Proterra Investment Partners Expands with David Kay at Helm of Real Estate Division
Proterra Investment Partners LP, a Minneapolis-based alternative asset manager focused on private equity and private credit investments, has made a strategic move to bolster its real estate division. On February 4, 2025, the firm announced the appointment of David Kay as Managing Director to co-lead its new initiative in net lease real estate. This appointment is pivotal for Proterra as it seeks to enhance its existing credit and yield offerings with the addition of net lease opportunities.
David Kay is a seasoned professional in the commercial real estate space, having previously founded Jera Partners, a firm specialized in net leased properties tied to quality credit tenants. Under his leadership, Jera amassed over $800 million in assets. Before Jera, he served as the President and CEO of American Realty Capital Properties, now known as VEREIT, Inc., which later merged with Realty Income. Additionally, Kay was instrumental in the founding and management of Capital Automotive REIT, further establishing his credentials in this sector.
In his new role, Kay will be working closely with Mark Decker, who has been a trusted colleague for over 25 years. ‘David’s innovative approach to lease structures and financing since the late 1990s is unparalleled,’ Decker remarked. ‘We’re eager to assist business owners in unlocking value from their real estate assets.’ Proterra sees potential in applying strategic lease agreements that provide consistent yields despite market fluctuations. Moreover, with the anticipated rise in rents, the firm expects that sale-leaseback investments will yield positive returns over time.
Proterra believes that its established relationships and extensive knowledge in the food value chain will augment its strategy for net lease real estate. ‘We recognize David as a top-tier expert in our industry,’ stated Rich Gammill, Proterra's Managing Partner. ‘His insights will be crucial in identifying attractive and risk-managed yield opportunities for our investors.’
Kay expressed enthusiasm about being part of Proterra, noting, ‘The firm has demonstrated a leadership role within the food value chain and agribusiness sectors. I admire the strong culture and expertise that they have fostered, and I’m enthusiastic about collaborating to expand into net lease real estate transactions effectively.’ Proterra’s comprehensive investment strategy centers around seven core verticals: Credit, Farmland, Growth Equity, Private Equity, Sustainability, Asset-backed Strategies, and Real Estate.

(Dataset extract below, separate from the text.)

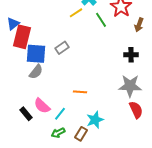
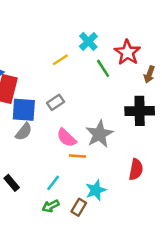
yellow line: (76, 13) -> (60, 60), moved
black cross: (131, 55) -> (140, 111), size x1.6
gray star: (130, 86) -> (99, 134), moved, turned -30
pink semicircle: (42, 106) -> (66, 138), moved
red semicircle: (136, 110) -> (136, 169), moved, turned 36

This diversified approach enables the firm to attract investments from a range of sources, effectively managing approximately $3.3 billion in regulatory assets across the globe.
Headquartered in Minneapolis, with additional offices in São Paulo, Shanghai, Singapore, and Sydney, Proterra employs a skilled team of 66 professionals. The firm spun out of Black River Asset Management, a division of Cargill, which further underscores its strong industry background. As it moves forward with this strategic expansion into net lease real estate, Proterra positions itself to leverage its existing expertise to unlock new value streams for its clients and investors alike. With Kay’s leadership, the firm aims to realize its vision of being at the forefront of real estate investment in a rapidly evolving marketplace.